For a non-Azure inventory, modify the following parameters in the JSON file:
"ingestion_pattern": "2"
"azure_blob_storage_inventory": "false"
"move_failed_files": "false"
"compression_enabled": "false"
Name the JSON file deploymentParametersConfiguration.json.
Upload the modified JSON file to the original location in the admin lakehouse and overwrite the existing file.
Step 3: Run the imaging pipeline
Open the imaging pipeline healthcare#_msft_imaging_with_clinical_foundation_ingestion.
Optionally, select the healthcare#_msft_raw_process_movement notebook activity and set its activity state to Deactivated. This step skips the file movement from the Ingest to Process folder as it isn't required for inventory-based ingestion.
Run the pipeline.
Incremental data load with inventory-based ingestion
You can also use inventory-based ingestion for loading incremental data, even for smaller data volumes. In this scenario, the DCM files are ingested incrementally based on the maximum sourceModifiedAt
value of the file for a given namespace and inventory file path.
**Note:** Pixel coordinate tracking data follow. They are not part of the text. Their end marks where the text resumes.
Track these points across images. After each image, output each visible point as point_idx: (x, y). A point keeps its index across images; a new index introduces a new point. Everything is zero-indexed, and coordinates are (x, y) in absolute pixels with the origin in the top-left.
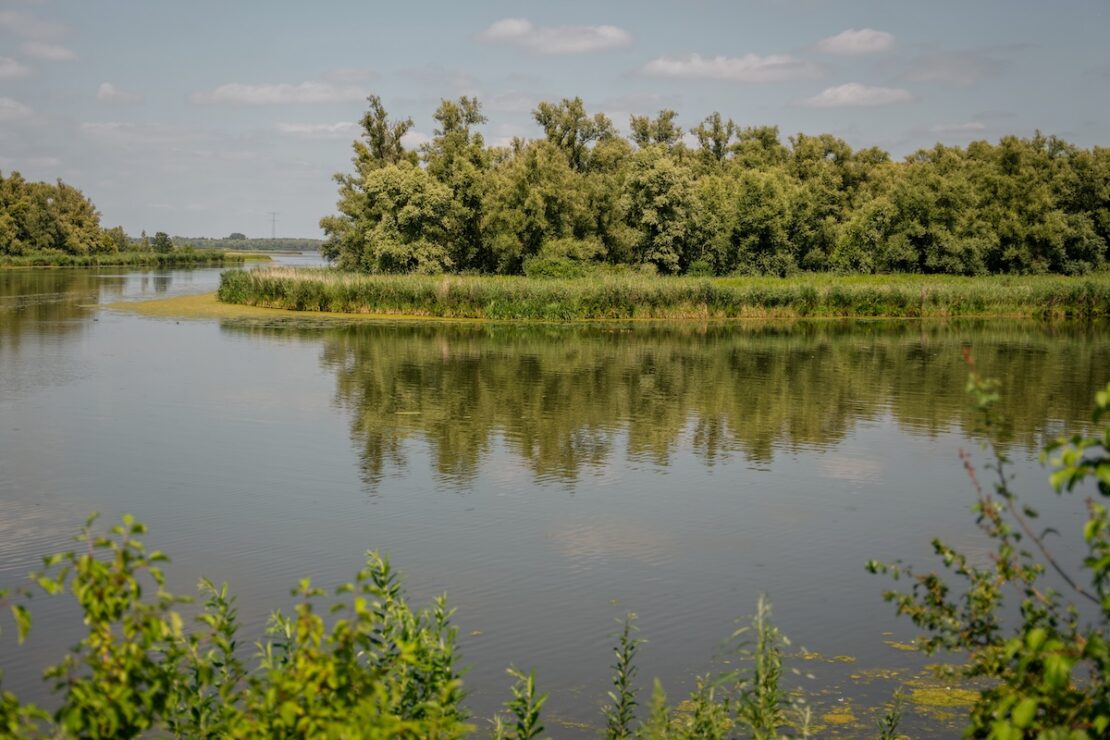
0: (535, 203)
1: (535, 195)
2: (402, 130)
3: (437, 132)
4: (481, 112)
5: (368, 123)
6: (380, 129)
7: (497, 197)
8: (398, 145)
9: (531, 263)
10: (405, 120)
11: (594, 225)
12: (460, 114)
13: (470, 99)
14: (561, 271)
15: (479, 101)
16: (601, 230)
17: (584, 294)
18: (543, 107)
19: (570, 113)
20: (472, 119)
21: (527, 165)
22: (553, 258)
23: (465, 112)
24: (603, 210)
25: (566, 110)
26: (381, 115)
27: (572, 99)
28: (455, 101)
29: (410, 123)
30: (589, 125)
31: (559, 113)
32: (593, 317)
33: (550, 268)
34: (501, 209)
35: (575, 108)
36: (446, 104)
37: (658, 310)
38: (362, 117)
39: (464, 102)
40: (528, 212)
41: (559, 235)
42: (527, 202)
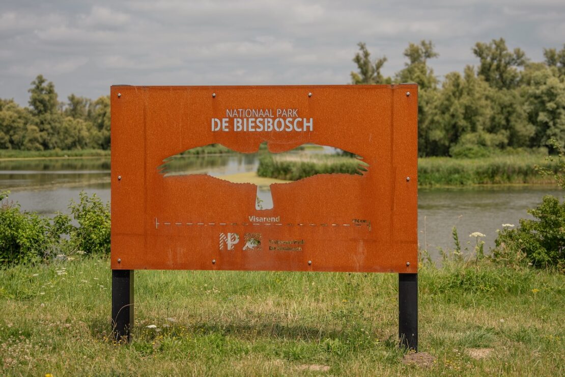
0: (456, 110)
1: (458, 106)
2: (380, 64)
3: (407, 64)
4: (435, 50)
5: (357, 60)
6: (366, 64)
7: (433, 107)
8: (378, 73)
9: (455, 149)
10: (382, 58)
11: (504, 122)
12: (420, 52)
13: (427, 42)
14: (473, 154)
15: (433, 43)
16: (508, 126)
17: (477, 168)
18: (478, 45)
19: (497, 49)
20: (428, 55)
21: (454, 85)
22: (469, 146)
23: (424, 50)
24: (509, 113)
25: (494, 46)
26: (366, 55)
27: (498, 39)
28: (417, 44)
29: (385, 60)
30: (510, 56)
31: (489, 48)
32: (483, 183)
33: (467, 152)
34: (436, 114)
35: (500, 45)
36: (412, 46)
37: (528, 178)
38: (354, 57)
39: (423, 44)
40: (453, 116)
41: (474, 129)
42: (452, 110)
Because of this dependency, the ImagingDicom table in the bronze lakehouse should never be purged.
To incrementally load imaging data with inventory-based ingestion, follow these recommendations:
- Create a shortcut for the inventory files in the designated folder.
- Place only one set of inventory files at a time to prevent reingestion from multiple sets if there's a failure.
- To prevent processing inventory files from different sets simultaneously, set the
maxFilesPerTrigger
value to1
.
Note
If you use inventory-based ingestion for the initial data load and later switch to BYOS-based ingestion, carefully evaluate before reverting to inventory-based ingestion. This restriction exists because inventory-based ingestion processes data incrementally based on the maximum sourceModifiedAt
value in the bronze lakehouse. If an inventory file has a last modified date earlier than the source modified date generated from a BYOS-based ingestion, the file is skipped. To avoid this issue, make sure the last modified date is later than the one generated in the previous ingestion. Generally, we recommend you follow a consistent ingestion pattern.